As of Tuesday afternoon, the Chinese mainland box office had brought in a total of 59.39 billion yuan ($8.63 billion). With a week still left to go, that's over 3 billion more than the 55.9 billion yuan earned last year. While this is mere steps away from the 60 billion yuan goal predicted by media at the beginning of the year, this year's record just doesn't seem that worth celebrating.
The Chinese film industry got off to a good start in the beginning of the year, but experienced tough times in the following months. In February, the month of the Chinese New Year holiday, three films managed to pull in 2 billion yuan each, pushing the monthly box office to 10.15 billion yuan. However, looking at the rest of the year, monthly box-office revenue dropped below 4 billion on six occasions.
Imports vs domestic films
As of Monday, the highest-earning film of 2018 is Operation Red Sea with 3.65 billion yuan, followed by Detective Chinatown 2 (3.40 billion yuan) and Dying to Survive (3.10 billion yuan) - all Chinese films.
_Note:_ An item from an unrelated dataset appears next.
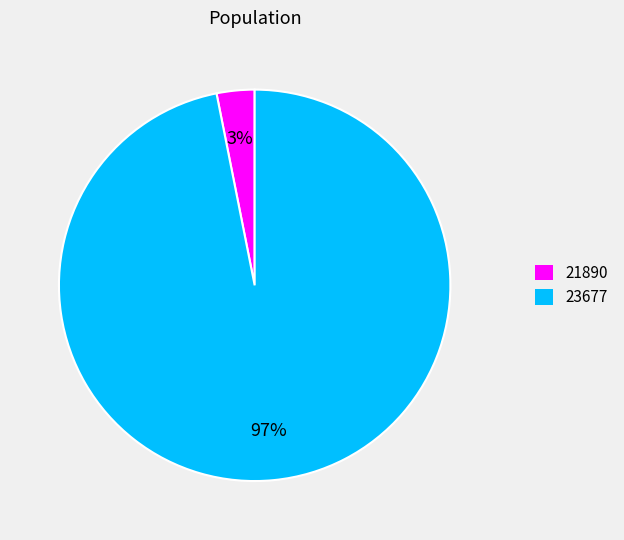

Which has a higher value, 23677 or 21890?

23677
Only four imported films entered the top 10 this year, among them only Avengers: Infinity War (2.39 billion yuan) broke into top five.
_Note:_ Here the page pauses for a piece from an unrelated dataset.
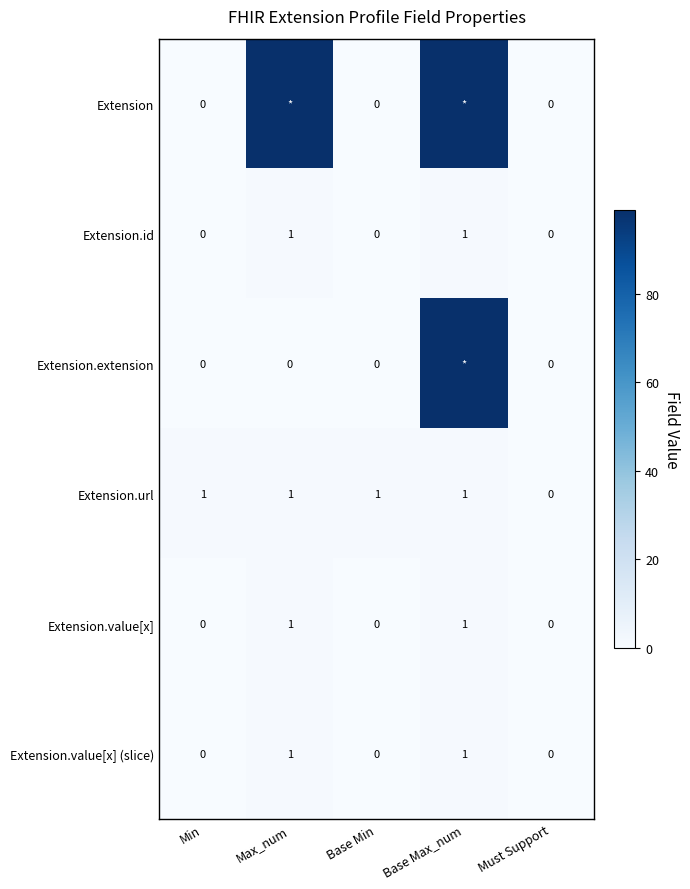

The Extension.value[x] series shows 0 at Min. True or false?

True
Statistics on Chinese ticketing platform Maoyan provide further evidence that Chinese films are faring well against imported competition, 29 of the top 50 highest-earning films of the year were domestic films.
While Hollywood films have been the "poster child" for films imported into China for years, Indian films were an important part of this year's box office. A total of nine Indian films have been released in Chinese mainland theaters so far this year, with one more, Thugs of Hindostan, due out on Friday. This number is almost three times that of 2017.
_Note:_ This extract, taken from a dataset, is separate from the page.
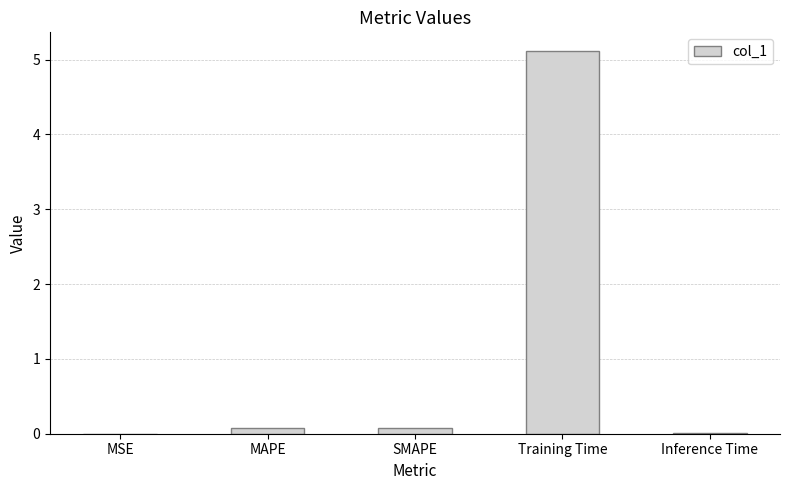

What is the change in value from MSE to SMAPE?

+0.1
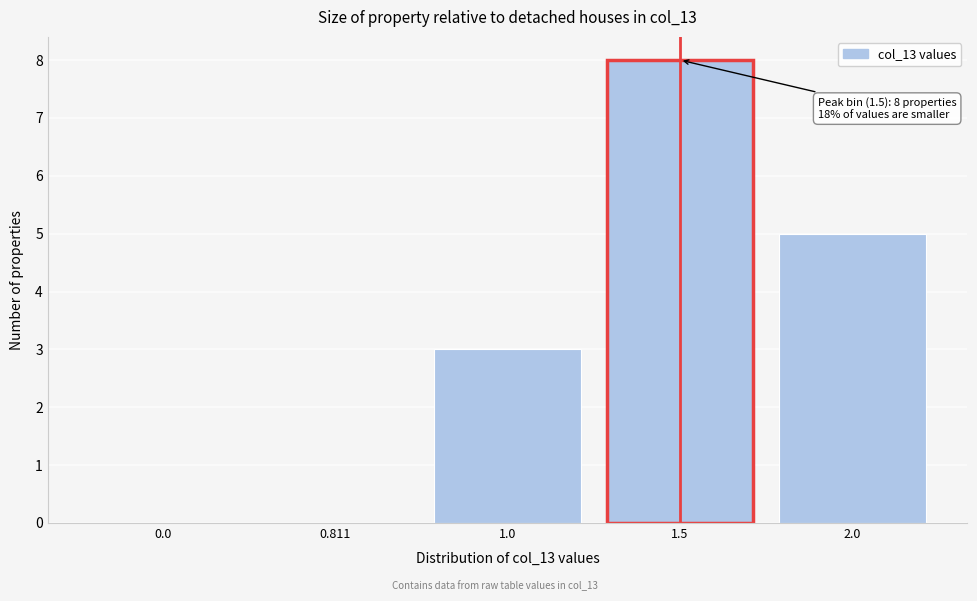

Reading right to left, what are all the values shown in this chart?

2.0=5	1.5=8	1.0=3	0.811=0	0.0=0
Looking at the box office performance of Indian films in China, four raked in more than 100 million yuan, not a bad feat considering that prior to 2017 Indian films rarely made more than 10 million yuan.
Some Chinese media outlets have been using the term the Matthew effect - the idea that the rich get richer and the poor get poorer - to describe the market performance of this year's films. According to a report on Xinmin Evening News, 15 films, just 3 percent of the films released this year, accounted for 55 percent of box-office earnings, while more than 77 percent of films contributed only 2 percent.
"With the rising quality of domestic films, hit films came one after another… but when huge audiences are drawn to these hit films, the rest suffer a bigger crash," wrote Yingyi Dushe (Poisonous Words on Film), a Chinese WeChat public account, citing statistics from film database EntGroup.
"In 2017, the top 10 films accounted for 36.4 percent of the total box office. But in 2018, that percentage has risen to 42.4 percent," it added.
Changing audience tastes has also had an impact this year.
Compared with previous years when popular stars and well-known IPs were the biggest draws for films, the concept of "content is king" has become more widely accepted. On Sohu Entertainment's list of the top 10 financial flops of the year, many were big budget films that failed to bring in audiences with their big-name star casts.
Fantasy film Asura is the most outstanding example. With a rumored budget of 750 million yuan, the blockbuster starred A-list actor Tony Leung and actress Carina Lau, as well as pop star Wu Lei. However, Asura ended up only earning 50 million yuan at the box office and was pulled from theaters after only three days.
Hitting a ceiling
Dushe Yingyi also noted that, according statistics from China Film News, there were 59,009 screens in the Chinese mainland as of November 30, a 16.2 percent increase from 2017's 50,776 screens. That is a much smaller increase compared with 2016's 30.2 percent growth and 2017's 23.3 percent.
The surge in the number of screens in China's third- and fourth-tier cities was once a major driving force behind the growth of the Chinese film industry but now that bonus can no longer be counted upon.
According to a report from news site Q Daily, third- and fourth-tier cities accounted for 34.58 percent of total ticket sales in the mainland in 2015. This percentage continued to grow at roughly approximately 27 percent annually in third-tier cities and at 35 percent in fourth-tier cities to reach roughly 38.75 percent of total ticket sales in 2017.
Yet ticket sales in these cities remain virtually unchanged this year, a sign of a major slowdown in growth.